# Text for analysis
#####

All this comes together to make a hidden object game that's leagues ahead of anything else on the system - or paper, for that matter. And it's a challenge, too, especially when you're faced with mammoth scenes packed with detail you know will conceivably keep you occupied for many hours.
It's testament to the game's creators that Hidden Folks is so good - not just if you're a fan of Where's Wally? and the like, but also if you fancy a sit-back title that will challenge your eye for detail and frequently bring a smile to your face.
£5.99/$5.99 | For iPhone and iPad (Universal) | Download Hidden Folks
The Room: Old Sins
It doesn't take long before you realise there's something very weird going on in The Room: Old Sins. Tracking a missing engineer and his wife, the trail leads to an attic. You catch a glimpse of a body, quickly fix a lamp that illuminates a doll's house, and then find yourself sucked inside.
Elaborate and impossible, the doll's house is itself a miniature mansion, packed full of contraptions and puzzles. And every puzzle you complete enables you to dig a little deeper into a Lovecraftian horror and the overriding puzzle of the house itself.
The atmospheric surroundings surpass other games of this type on iOS, and the combination of multiple locations and speedy navigation result in something a bit like Myst - but without the tedious walking around. Tactile, peculiar and thoughtful, this is a superb puzzler. Once you're done, fill in the backstory with The Room, The Room Two, and The Room Three.
£4.99/$4.99 | For iPhone and iPad (Universal) | Download The Room: Old Sins
Song of Bloom
If you're still questioning whether games can be art, Song of Bloom might just convince you. Although you're unlikely to find it playing on an iPad nailed to the wall at the Tate Modern, there's no denying Song of Bloom is an artistic, hand-crafted passion project. It also helps that it's really good.

#####

# Aim of the exercise
Please reproduce the part of the game reviews starting at "It's testament to" and ending at "the house itself.", word for word. The records are a separate set of material, unrelated to the game reviews.

#####

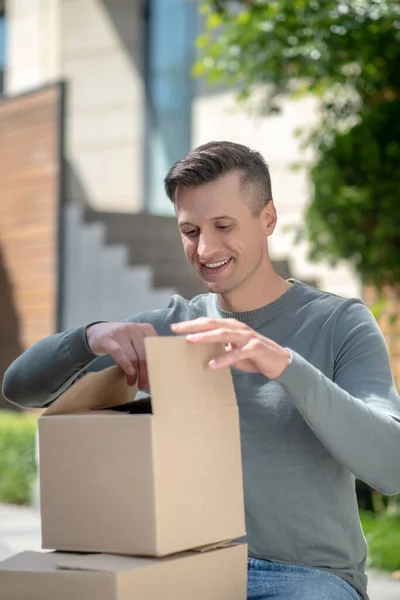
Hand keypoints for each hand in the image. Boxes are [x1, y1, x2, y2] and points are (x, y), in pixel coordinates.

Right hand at [85, 322, 156, 387]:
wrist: (97, 332)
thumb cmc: (121, 340)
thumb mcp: (136, 341)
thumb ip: (147, 351)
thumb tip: (157, 372)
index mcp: (145, 328)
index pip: (156, 348)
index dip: (156, 365)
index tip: (156, 378)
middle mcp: (134, 328)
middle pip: (145, 354)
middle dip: (145, 372)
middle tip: (143, 385)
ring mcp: (120, 332)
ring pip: (133, 356)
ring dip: (134, 373)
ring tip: (132, 383)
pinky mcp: (107, 338)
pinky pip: (118, 353)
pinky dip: (125, 365)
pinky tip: (129, 374)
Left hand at [171, 318, 290, 379]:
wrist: (278, 361)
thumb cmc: (252, 356)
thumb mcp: (233, 350)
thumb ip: (218, 347)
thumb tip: (198, 350)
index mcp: (231, 326)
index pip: (208, 322)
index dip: (191, 324)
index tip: (174, 327)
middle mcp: (237, 328)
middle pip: (212, 324)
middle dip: (193, 326)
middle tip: (176, 329)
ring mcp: (247, 337)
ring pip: (223, 334)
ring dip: (205, 337)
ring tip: (190, 340)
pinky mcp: (254, 348)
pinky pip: (236, 354)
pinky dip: (223, 359)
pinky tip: (211, 365)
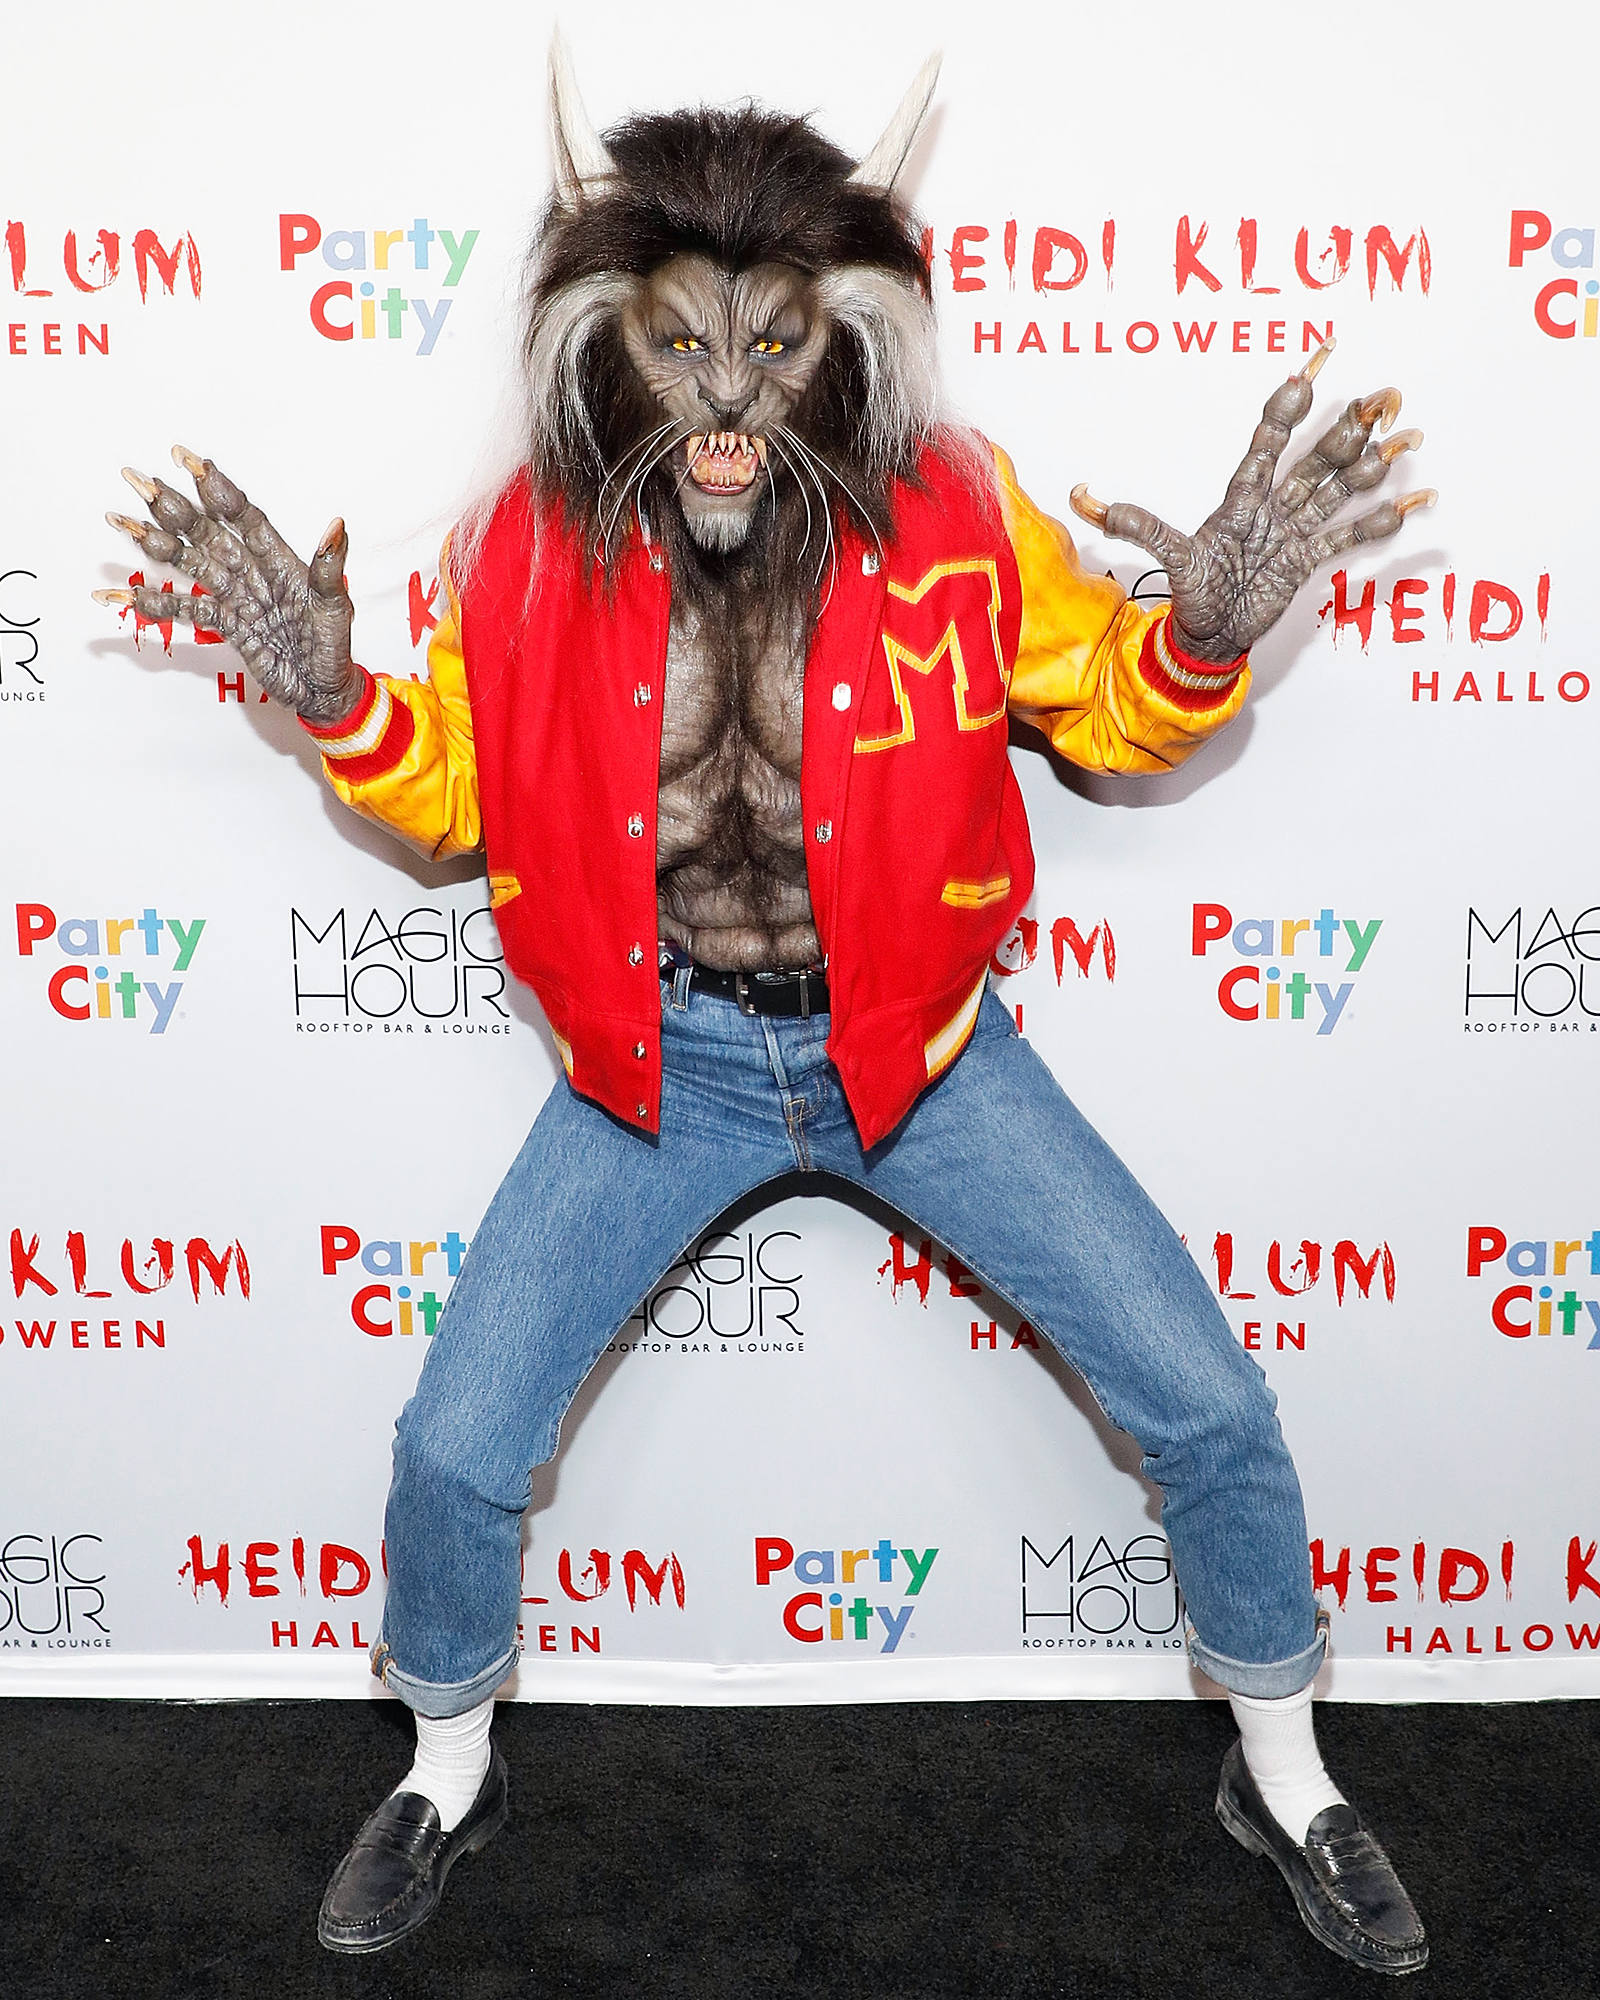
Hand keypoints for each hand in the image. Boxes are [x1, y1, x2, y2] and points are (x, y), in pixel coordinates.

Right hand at [96, 448, 363, 724]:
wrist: (323, 692)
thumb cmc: (334, 650)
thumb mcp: (335, 609)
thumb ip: (329, 569)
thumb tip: (337, 526)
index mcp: (281, 562)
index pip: (244, 518)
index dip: (218, 491)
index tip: (191, 462)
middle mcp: (253, 573)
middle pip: (207, 533)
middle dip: (173, 508)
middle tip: (138, 481)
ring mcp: (237, 597)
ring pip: (191, 564)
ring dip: (157, 545)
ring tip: (122, 524)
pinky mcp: (226, 624)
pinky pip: (187, 609)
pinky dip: (157, 603)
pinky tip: (125, 595)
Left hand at [1070, 341, 1435, 663]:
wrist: (1207, 633)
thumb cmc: (1191, 589)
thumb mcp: (1167, 554)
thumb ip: (1134, 524)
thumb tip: (1082, 497)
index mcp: (1241, 495)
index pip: (1269, 439)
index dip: (1289, 405)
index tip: (1312, 365)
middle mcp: (1273, 505)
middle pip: (1315, 459)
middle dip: (1349, 428)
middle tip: (1384, 394)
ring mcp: (1295, 531)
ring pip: (1339, 490)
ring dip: (1372, 465)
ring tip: (1408, 437)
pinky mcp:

#####

# Solution to the problem
It's testament to the game's creators that Hidden Folks is so good - not just if you're a fan of Where's Wally? and the like, but also if you fancy a sit-back title that will challenge your eye for detail and frequently bring a smile to your face.
£5.99/$5.99 | For iPhone and iPad (Universal) | Download Hidden Folks
The Room: Old Sins
It doesn't take long before you realise there's something very weird going on in The Room: Old Sins. Tracking a missing engineer and his wife, the trail leads to an attic. You catch a glimpse of a body, quickly fix a lamp that illuminates a doll's house, and then find yourself sucked inside.
Elaborate and impossible, the doll's house is itself a miniature mansion, packed full of contraptions and puzzles. And every puzzle you complete enables you to dig a little deeper into a Lovecraftian horror and the overriding puzzle of the house itself.